MARTIN: Interference - that word's doing a lot of work there, as they say. What's he referring to?
RUWITCH: He seems to be pointing to political obstacles to that vision, whether it's domestic political obstacles or foreign interference. This anniversary is important to China on two fronts, one of which has to do with foreign interference. You know, Hong Kong's return to China in '97 was a big milestone in terms of putting an end to what China calls the century of humiliation at the hands of foreign powers and, in the words of the party, standing up as a nation. It's also been critical - that is, Hong Kong has been critical - in helping the country get wealthier and stronger over the past 25 years. It's played an outsized role as kind of a window for trade and financial transactions between China and the rest of the world.

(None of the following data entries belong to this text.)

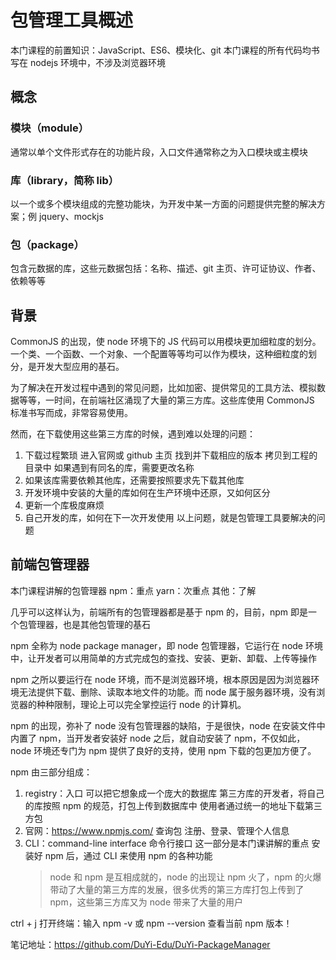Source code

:# 包管理工具概述

本门课程的前置知识：JavaScript、ES6、模块化、git 本门课程的所有代码均书写在 nodejs 环境中，不涉及浏览器环境

## 概念

### 模块（module）

通常以单个文件形式存在的功能片段，入口文件通常称之为入口模块或主模块

### 库（library，简称 lib）

以一个或多个模块组成的完整功能块，为开发中某一方面的问题提供完整的解决方案；例 jquery、mockjs

### 包（package）

包含元数据的库，这些元数据包括：名称、描述、git 主页、许可证协议、作者、依赖等等

## 背景

CommonJS 的出现，使 node 环境下的 JS 代码可以用模块更加细粒度的划分。一个类、一个函数、一个对象、一个配置等等均可以作为模块，这种细粒度的划分，是开发大型应用的基石。

为了解决在开发过程中遇到的常见问题，比如加密、提供常见的工具方法、模拟数据等等，一时间，在前端社区涌现了大量的第三方库。这些库使用 CommonJS 标准书写而成，非常容易使用。

然而，在下载使用这些第三方库的时候，遇到难以处理的问题：

1. 下载过程繁琐
   进入官网或 github 主页
   找到并下载相应的版本
   拷贝到工程的目录中
   如果遇到有同名的库，需要更改名称
2. 如果该库需要依赖其他库，还需要按照要求先下载其他库
3. 开发环境中安装的大量的库如何在生产环境中还原，又如何区分
4. 更新一个库极度麻烦
5. 自己开发的库，如何在下一次开发使用
   以上问题，就是包管理工具要解决的问题

## 前端包管理器

本门课程讲解的包管理器 npm：重点 yarn：次重点 其他：了解

几乎可以这样认为，前端所有的包管理器都是基于 npm 的，目前，npm 即是一个包管理器，也是其他包管理的基石

npm 全称为 node package manager，即 node 包管理器，它运行在 node 环境中，让开发者可以用简单的方式完成包的查找、安装、更新、卸载、上传等操作

npm 之所以要运行在 node 环境，而不是浏览器环境，根本原因是因为浏览器环境无法提供下载、删除、读取本地文件的功能。而 node 属于服务器环境，没有浏览器的种种限制，理论上可以完全掌控运行 node 的计算机。

npm 的出现，弥补了 node 没有包管理器的缺陷，于是很快，node 在安装文件中内置了 npm，当开发者安装好 node 之后，就自动安装了 npm，不仅如此，node 环境还专门为 npm 提供了良好的支持，使用 npm 下载的包更加方便了。

npm 由三部分组成：

1. registry：入口
   可以把它想象成一个庞大的数据库
   第三方库的开发者，将自己的库按照 npm 的规范，打包上传到数据库中
   使用者通过统一的地址下载第三方包
2. 官网：https://www.npmjs.com/
   查询包
   注册、登录、管理个人信息
3. CLI：command-line interface 命令行接口
   这一部分是本门课讲解的重点
   安装好 npm 后，通过 CLI 来使用 npm 的各种功能
   > node 和 npm 是互相成就的，node 的出现让 npm 火了，npm 的火爆带动了大量的第三方库的发展，很多优秀的第三方库打包上传到了 npm，这些第三方库又为 node 带来了大量的用户

ctrl + j 打开终端：输入 npm -v 或 npm --version 查看当前 npm 版本！



笔记地址：https://github.com/DuYi-Edu/DuYi-PackageManager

MARTIN: Politically, though, we know a lot has clearly changed in Hong Kong because of all the reasons you outlined above. Has China then reneged on its promises to allow Hong Kong a certain degree of autonomy?
RUWITCH: Well, there is no doubt that individual freedoms have been curtailed in Hong Kong over the past couple years. The Chinese government says there is still a great degree, a great deal of autonomy there. I was there a few weeks ago. It looks the same; it feels very different in some respects, I have to say. You know, people were wary about talking about politics with me at newspaper stands. There are certain papers you can't get because they've closed. Pro-democracy politicians used to be really accessible. Many are in jail now. Others are afraid to meet. So critics say the pillars of what made Hong Kong Hong Kong are being dismantled, things like freedom of speech and an independent judiciary.
MARTIN: NPR's John Ruwitch covers China. Thank you so much, John. We appreciate you.